Farm Bureau plans rely on the first strategy above: covering only healthier people
In each of the five states that have authorized non-insurance Farm Bureau plans, coverage is cheaper because enrollment is limited to healthier people.
- Farm Bureau plans use extensive “medical underwriting.” Applicants must fill out a lengthy health history questionnaire and submit medical records. Plans use this information to deny coverage outright, or charge higher rates to people in less-than-perfect health.
- Most of these plans utilize two other discriminatory, pre-ACA relics: preexisting condition waiting periods and “exclusion riders.” Most Farm Bureau plans make all enrollees pay monthly premiums while waiting 6-12 months for coverage of treatment for any preexisting condition to kick in. On top that that, certain enrollees will only be offered coverage with an exclusion rider, which indefinitely excludes coverage related to a specified preexisting condition.
- The Iowa Farm Bureau plan has a $3 million lifetime limit. Enrollees who get a serious diagnosis or injury face the risk of “running out” of coverage. Traditional health insurers are prohibited from using lifetime limits.
With such extensive use of discriminatory tactics, it is easy to see how cheaper coverage is available to the healthier people who are allowed in.

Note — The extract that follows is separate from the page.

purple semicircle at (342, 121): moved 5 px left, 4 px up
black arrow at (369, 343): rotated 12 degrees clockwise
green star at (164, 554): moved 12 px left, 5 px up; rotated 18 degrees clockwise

The debate around these bills and similar ones to create non-insurance health coverage should consider the following:
- Comprehensive coverage got much more affordable for many uninsured Texans just this month through enhanced Marketplace subsidies from the American Rescue Plan Act.
- Farm Bureau plans will not be affordable for Texans who would qualify for Medicaid if it were expanded.

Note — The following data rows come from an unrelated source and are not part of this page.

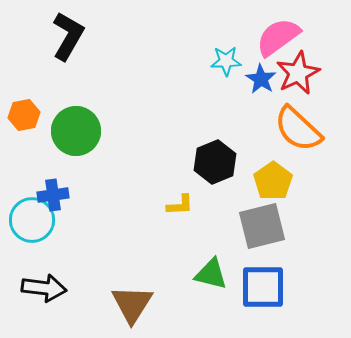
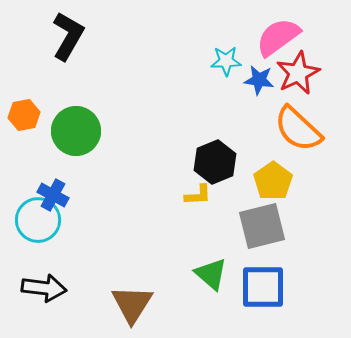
blue star: moved 2 px left, 1 px down; rotated 24 degrees counterclockwise
blue cross: rotated 36 degrees clockwise
yellow L-shape: moved 18 px right, 10 px up
cyan circle: moved 6 px right
green triangle: rotated 27 degrees clockwise
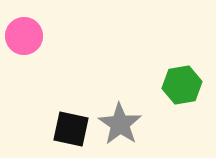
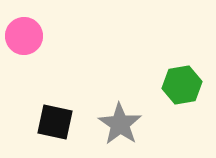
black square: moved 16 px left, 7 px up
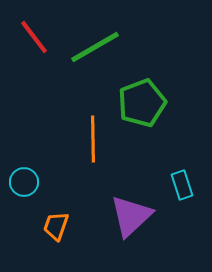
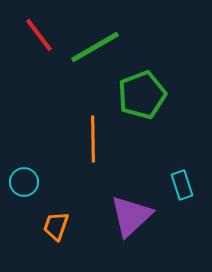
red line: moved 5 px right, 2 px up
green pentagon: moved 8 px up
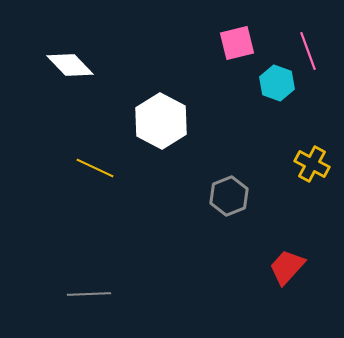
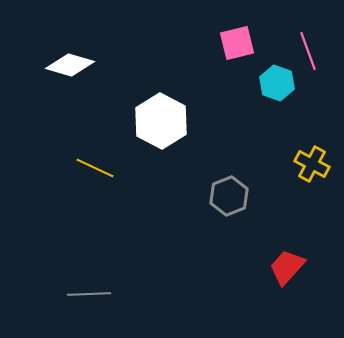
white diamond: rotated 30 degrees counterclockwise
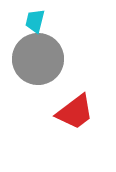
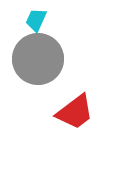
cyan trapezoid: moved 1 px right, 1 px up; rotated 10 degrees clockwise
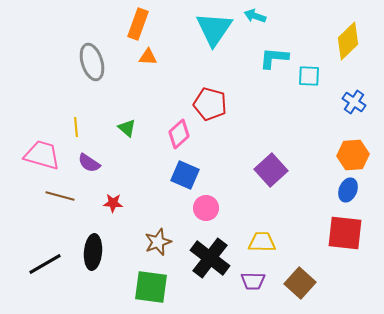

- Farm Bureau plans don’t satisfy some supposed unmet need in the market for coverage. There are plenty of cheaper plans already on the market that can only be purchased by healthier people.
- Farm Bureau plans drive up the cost of comprehensive coverage for people who need it.
Texas has the highest uninsured rate in the nation, and it’s getting worse, posing an additional challenge for Texas’ recovery from the COVID-19 pandemic and the acute financial crisis it has created. The single most meaningful step Texas can take to address its high uninsured rate is to expand Medicaid. Medicaid expansion, along with the enhanced Marketplace subsidies that just took effect from the American Rescue Plan Act, would make comprehensive insurance that covers preexisting conditions affordable to more than a million uninsured Texans who are not offered or cannot afford job-based health insurance.
Authorizing Farm Bureau plans or any other insurance-like plans explicitly designed to evade all state and federal health insurance laws is not a good solution to cover uninsured Texans.